Buzznews.net - Highly Recommended
"...Timeline Theatre, with their strong company, long experience, broad resources and culture of excellence, presents us with a superlative production of this incredible play. At the interval my companion and I were debating which was finer – the script, the acting, or the production – and at the final curtain we were still unable to single one out."
Third Coast Review - Recommended
"...The overarching theme of Trouble in Mind is integrity and demanding better representation in theater. Wiletta’s realization of how she has betrayed her dream of being a real actor as she refuses to play her role as a stooped-over and long-suffering Black mother; enrages not only Manners but the rest of the cast. They want to work in anything to pay the rent and keep themselves relevant as a commodity. They are willing to engage in blatant coonery, which lowers them to playing lazy and bug-eyed stereotypes."
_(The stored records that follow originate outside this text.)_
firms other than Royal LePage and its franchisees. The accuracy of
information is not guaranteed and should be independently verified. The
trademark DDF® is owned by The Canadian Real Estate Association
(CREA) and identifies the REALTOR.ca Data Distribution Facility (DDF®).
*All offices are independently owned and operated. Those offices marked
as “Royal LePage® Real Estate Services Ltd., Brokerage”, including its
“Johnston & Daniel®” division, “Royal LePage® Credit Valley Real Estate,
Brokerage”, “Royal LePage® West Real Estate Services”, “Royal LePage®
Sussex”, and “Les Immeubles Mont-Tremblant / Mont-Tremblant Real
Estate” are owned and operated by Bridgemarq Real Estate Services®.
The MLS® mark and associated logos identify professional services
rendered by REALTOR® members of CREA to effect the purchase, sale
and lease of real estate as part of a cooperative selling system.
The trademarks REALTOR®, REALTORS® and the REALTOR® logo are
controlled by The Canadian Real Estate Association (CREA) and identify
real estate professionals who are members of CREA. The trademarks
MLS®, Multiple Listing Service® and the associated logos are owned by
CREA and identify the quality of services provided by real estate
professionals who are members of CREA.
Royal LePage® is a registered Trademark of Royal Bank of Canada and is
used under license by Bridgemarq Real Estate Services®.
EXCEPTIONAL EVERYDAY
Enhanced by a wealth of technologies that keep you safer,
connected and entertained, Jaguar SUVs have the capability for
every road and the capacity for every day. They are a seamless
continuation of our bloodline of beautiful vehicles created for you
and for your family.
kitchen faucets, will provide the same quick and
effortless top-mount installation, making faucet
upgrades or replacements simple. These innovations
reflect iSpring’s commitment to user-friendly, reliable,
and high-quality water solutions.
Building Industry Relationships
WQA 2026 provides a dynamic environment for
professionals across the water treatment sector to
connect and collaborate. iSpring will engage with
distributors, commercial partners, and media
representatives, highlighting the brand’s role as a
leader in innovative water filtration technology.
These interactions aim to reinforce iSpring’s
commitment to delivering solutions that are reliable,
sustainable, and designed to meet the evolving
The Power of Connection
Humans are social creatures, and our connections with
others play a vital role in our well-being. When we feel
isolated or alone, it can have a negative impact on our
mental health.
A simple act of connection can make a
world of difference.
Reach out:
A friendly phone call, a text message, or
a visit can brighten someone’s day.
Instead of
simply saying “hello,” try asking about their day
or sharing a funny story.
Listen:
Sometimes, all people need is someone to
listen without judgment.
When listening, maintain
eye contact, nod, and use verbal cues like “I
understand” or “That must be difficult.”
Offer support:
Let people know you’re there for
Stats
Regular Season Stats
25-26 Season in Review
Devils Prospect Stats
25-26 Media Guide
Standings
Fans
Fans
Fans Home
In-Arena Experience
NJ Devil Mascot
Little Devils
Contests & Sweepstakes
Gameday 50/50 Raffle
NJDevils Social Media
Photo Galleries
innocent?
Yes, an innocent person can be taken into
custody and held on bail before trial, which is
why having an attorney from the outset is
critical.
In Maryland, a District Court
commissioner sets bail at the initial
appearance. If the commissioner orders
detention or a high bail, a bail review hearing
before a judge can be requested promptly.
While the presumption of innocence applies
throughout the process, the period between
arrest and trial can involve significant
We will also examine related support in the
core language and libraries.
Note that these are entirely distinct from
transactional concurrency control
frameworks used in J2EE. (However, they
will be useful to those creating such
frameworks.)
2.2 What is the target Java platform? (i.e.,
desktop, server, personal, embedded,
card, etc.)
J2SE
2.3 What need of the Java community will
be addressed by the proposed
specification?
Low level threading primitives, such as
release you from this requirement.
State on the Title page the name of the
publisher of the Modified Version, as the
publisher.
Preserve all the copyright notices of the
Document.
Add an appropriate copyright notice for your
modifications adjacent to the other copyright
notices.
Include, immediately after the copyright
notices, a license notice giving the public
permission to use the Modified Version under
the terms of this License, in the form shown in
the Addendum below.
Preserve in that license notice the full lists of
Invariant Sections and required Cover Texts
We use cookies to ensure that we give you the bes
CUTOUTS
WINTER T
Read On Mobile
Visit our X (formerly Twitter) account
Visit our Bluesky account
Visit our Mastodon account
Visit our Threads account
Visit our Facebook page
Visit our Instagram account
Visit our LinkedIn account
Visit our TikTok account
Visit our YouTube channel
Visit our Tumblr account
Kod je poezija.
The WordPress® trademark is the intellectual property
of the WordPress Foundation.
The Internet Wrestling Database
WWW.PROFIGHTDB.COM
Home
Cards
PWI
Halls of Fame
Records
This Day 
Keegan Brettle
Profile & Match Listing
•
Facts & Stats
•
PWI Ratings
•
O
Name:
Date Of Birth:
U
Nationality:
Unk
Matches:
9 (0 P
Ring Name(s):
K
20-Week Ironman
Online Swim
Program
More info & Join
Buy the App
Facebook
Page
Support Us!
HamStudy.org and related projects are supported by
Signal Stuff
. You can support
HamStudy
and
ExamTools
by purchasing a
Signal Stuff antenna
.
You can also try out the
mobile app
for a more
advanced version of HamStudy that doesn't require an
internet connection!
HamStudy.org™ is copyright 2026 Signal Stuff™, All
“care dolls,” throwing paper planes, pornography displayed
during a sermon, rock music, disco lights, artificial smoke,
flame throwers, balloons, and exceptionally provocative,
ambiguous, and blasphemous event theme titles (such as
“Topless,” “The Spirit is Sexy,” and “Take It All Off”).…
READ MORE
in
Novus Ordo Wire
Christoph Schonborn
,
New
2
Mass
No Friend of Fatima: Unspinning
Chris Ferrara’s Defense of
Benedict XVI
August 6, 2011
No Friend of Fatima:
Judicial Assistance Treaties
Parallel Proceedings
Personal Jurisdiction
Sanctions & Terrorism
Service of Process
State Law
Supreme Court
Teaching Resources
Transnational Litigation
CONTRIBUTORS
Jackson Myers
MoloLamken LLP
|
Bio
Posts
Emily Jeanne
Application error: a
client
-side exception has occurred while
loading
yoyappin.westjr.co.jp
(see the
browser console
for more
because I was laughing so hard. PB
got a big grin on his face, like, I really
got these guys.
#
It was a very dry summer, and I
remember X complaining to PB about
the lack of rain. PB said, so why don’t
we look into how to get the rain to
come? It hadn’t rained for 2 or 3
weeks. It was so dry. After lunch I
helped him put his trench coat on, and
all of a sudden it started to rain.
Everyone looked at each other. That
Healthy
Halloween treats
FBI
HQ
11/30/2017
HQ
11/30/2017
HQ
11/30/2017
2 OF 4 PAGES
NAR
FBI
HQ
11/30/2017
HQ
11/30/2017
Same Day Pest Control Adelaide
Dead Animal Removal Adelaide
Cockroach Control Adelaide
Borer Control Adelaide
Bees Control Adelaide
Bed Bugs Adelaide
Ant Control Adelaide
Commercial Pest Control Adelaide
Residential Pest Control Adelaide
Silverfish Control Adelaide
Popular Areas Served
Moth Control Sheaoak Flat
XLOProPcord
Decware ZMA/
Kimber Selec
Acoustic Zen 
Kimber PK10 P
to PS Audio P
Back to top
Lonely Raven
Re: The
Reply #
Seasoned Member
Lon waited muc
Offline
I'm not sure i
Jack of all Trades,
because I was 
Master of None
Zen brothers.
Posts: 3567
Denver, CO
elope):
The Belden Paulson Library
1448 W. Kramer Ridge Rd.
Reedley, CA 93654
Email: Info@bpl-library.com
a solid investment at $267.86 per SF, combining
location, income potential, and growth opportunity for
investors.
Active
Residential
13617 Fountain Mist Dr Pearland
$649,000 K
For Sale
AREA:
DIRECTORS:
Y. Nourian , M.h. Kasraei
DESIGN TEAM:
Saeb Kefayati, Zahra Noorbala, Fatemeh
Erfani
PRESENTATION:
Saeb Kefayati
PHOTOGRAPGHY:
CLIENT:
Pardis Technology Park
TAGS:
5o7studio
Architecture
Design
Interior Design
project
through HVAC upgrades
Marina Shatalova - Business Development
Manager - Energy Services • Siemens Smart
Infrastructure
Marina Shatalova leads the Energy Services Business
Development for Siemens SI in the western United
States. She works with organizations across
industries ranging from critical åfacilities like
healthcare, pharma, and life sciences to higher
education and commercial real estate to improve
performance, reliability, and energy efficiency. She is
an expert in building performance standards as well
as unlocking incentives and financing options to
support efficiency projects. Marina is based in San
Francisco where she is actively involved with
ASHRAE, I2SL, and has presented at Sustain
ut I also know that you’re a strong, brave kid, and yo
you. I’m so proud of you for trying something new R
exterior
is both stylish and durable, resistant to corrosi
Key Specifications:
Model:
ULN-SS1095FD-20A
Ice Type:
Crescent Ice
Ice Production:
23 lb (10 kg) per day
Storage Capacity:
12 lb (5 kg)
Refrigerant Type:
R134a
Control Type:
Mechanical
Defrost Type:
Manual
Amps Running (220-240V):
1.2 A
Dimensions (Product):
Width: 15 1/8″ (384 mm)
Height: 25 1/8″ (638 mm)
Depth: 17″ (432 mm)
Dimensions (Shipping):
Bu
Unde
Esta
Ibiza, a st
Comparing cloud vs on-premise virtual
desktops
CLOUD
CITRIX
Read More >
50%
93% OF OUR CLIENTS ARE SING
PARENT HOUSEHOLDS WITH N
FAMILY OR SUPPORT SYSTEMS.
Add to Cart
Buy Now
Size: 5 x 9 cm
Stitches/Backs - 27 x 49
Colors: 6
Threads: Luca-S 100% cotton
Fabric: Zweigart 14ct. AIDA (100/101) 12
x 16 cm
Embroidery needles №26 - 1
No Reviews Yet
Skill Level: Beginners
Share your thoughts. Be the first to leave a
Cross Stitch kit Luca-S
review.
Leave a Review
Chicago On Stage - Highly Recommended
"...Trouble in Mind, directed at TimeLine Theatre by Ron OJ Parsons, is not afraid of that fight. Though ultimately it becomes a nasty battle between two characters, it is basically an ensemble piece that, from the start, highlights the ways in which Black performers were routinely belittled by the White men in charge of the plays. The play is only a few minutes old when veteran singer Wiletta Mayer (Shariba Rivers), cast as an actress in a drama, gives critical advice to John Nevins (Vincent Jordan), a neophyte who wants to make acting his career, telling him to be sure to laugh at everything the director says and not to argue. This “Uncle Tomming,” she says, will keep him out of trouble and enhance his chances of making it. Clearly, the “trouble” is not just in someone’s mind."
Picture This Post - Highly Recommended
"...In this writer’s view, Alice Childress’ nuanced script is an enduring primer on Whiteness, as searingly insightful today as in the 1950’s, when it was first produced. The pitch perfect direction by OJ Parson seems to let every actor in this production shine, and especially gives Shariba Rivers an opportunity to deliver a tour de force performance. In the intimate space of the Timeline Theatre, we easily see her tears well and her facial muscles quiver. You too may feel that Rivers’ performance is what most plants the Wiletta Mayer character of Childress’ pen in our imagination."
BroadwayWorld - Highly Recommended
"...TROUBLE IN MIND is a blistering portrait of racial and gender politics on Broadway. While the play does meander through the first act and part way into the second to really get at the heart of it, Childress's immense character study also provides a fascinating and all too timely glimpse into the dynamics of commercial theater."
NewCity Chicago - Somewhat Recommended
"...The play is clearly a reflection of Childress’ early years as an actress, condemned by skin color to playing endless maid parts. Wiletta, who seems to be the author’s stand-in, conveys all the frustration of an artist thrust into parts beneath her talents and dignity. But there is such a thing as a writer sticking too closely to her own experience. Lacking reflective distance, the play fails to dig deeply into Wiletta. Like all the characters—with the possible exception of Al, Wiletta’s antagonist–Wiletta remains more of a type, a social construct, than a rounded human being."